TMIC-09. EXPRESSION ANALYSIS OF IDH1 WILD-TYPE AND MUTANT GLIOMA STEM CELLS UNDER HYPOXIA IDENTIFIES NOVEL SURVIVAL-ASSOCIATED GENES IN GLIOBLASTOMA PATIENTS

The hypoxic microenvironment seems to drive the glioma stem cell (GSC) phenotype and to promote resistance to radiation and differentiating agents. The IDH1 status has shown to play a crucial role in the prognosis and treatment of glioma patients. Most studies analyzing the behavior of IDH mutated (mut) and wildtype (wt) glioma cells or tumor tissue in different oxygen tensions have synthetically introduced the IDH1 mutation into common cell lines (e.g. U87MG, U251, A172) leading to inconsistent results.

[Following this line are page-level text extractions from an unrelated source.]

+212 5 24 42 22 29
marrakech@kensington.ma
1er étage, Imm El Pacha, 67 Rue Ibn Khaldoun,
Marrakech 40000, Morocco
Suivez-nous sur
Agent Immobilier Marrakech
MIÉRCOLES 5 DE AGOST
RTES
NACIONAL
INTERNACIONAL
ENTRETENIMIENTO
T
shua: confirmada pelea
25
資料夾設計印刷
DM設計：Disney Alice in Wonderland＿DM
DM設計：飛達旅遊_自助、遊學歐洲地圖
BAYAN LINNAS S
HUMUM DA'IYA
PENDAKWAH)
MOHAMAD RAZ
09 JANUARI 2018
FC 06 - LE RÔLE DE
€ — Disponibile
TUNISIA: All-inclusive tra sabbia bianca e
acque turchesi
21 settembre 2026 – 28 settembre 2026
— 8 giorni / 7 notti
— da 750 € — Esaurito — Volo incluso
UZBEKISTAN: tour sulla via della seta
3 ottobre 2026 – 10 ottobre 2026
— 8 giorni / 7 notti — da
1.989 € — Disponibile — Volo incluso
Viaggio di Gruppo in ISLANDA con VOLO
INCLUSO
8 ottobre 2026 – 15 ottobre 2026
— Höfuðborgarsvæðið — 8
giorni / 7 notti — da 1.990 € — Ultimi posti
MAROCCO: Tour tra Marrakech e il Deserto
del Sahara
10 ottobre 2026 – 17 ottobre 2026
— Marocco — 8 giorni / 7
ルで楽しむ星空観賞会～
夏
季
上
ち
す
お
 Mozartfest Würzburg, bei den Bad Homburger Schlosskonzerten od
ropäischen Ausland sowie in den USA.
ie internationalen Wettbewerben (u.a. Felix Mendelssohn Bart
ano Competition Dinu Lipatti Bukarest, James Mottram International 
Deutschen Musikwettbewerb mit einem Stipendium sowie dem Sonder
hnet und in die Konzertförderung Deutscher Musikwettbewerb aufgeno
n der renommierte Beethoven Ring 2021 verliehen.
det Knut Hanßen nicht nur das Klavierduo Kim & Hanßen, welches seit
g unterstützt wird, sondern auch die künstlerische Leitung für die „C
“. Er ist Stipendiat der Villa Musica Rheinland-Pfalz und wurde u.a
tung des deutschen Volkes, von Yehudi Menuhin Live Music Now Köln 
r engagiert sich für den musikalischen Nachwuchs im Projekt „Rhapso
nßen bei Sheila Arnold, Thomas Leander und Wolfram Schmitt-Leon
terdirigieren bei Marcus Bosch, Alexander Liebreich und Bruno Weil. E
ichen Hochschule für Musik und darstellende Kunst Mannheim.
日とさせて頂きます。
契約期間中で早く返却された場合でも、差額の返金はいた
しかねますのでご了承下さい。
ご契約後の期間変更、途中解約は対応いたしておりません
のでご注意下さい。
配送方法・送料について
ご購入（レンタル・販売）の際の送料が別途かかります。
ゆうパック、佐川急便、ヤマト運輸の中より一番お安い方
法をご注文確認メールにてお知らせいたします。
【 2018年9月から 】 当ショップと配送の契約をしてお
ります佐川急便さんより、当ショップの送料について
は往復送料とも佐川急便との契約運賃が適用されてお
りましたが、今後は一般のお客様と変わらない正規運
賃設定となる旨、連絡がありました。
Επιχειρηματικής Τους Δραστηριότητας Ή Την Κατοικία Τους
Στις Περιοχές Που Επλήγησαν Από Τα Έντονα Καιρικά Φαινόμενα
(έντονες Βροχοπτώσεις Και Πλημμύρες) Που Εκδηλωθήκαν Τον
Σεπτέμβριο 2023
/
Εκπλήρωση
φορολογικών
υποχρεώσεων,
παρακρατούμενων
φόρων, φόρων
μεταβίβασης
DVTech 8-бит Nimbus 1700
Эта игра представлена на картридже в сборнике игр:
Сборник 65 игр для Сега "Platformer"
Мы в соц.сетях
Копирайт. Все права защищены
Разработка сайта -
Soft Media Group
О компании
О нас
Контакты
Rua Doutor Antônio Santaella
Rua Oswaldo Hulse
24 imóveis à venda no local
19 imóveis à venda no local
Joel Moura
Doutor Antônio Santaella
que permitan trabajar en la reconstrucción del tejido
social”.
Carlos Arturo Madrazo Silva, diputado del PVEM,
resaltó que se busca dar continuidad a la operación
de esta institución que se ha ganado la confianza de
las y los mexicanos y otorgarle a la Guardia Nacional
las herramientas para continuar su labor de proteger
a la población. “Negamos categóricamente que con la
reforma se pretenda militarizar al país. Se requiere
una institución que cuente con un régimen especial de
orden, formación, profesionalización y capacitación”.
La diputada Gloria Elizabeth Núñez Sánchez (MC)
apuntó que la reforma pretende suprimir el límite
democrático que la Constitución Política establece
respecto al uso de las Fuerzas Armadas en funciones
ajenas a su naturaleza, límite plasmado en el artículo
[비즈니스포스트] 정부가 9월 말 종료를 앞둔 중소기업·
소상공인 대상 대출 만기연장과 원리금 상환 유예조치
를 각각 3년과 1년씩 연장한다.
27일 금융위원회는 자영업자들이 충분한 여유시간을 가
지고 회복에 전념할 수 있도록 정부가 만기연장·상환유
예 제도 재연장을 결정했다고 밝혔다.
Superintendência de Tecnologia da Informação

In our experiments we were able to isolate GSC from IDH1mut and –wt tumor tissue. Taking into account the natural genetic background, we performed expression analysis with IDH1mut and -wt GSC lines which were grown 72h under normoxic (20%) and hypoxic (1.5%) culture conditions. Possible survival associations of candidate genes were tested using the expression data from the GBM dataset of ‘The Cancer Genome Atlas’ (TCGA). The differential mRNA expression analyses revealed that strongest expression changes were seen in IDH1wt GSCs (34 genes vs. 0 genes). Further analyses of these 34 genes isolated three differentially overexpressed candidate genes in hypoxia (P4HA1, PPP1R15A and INSIG1) which showed a significant survival disadvantage in GBM IDHwt patients of the TCGA study population. Taken together this study suggests, that IDH1mut GSCs do not seem to react to hypoxia on the transcriptional level. In contrast, IDH1wt GSCs regulate 34 genes, of which three show a significant survival correlation in GBM IDHwt patients.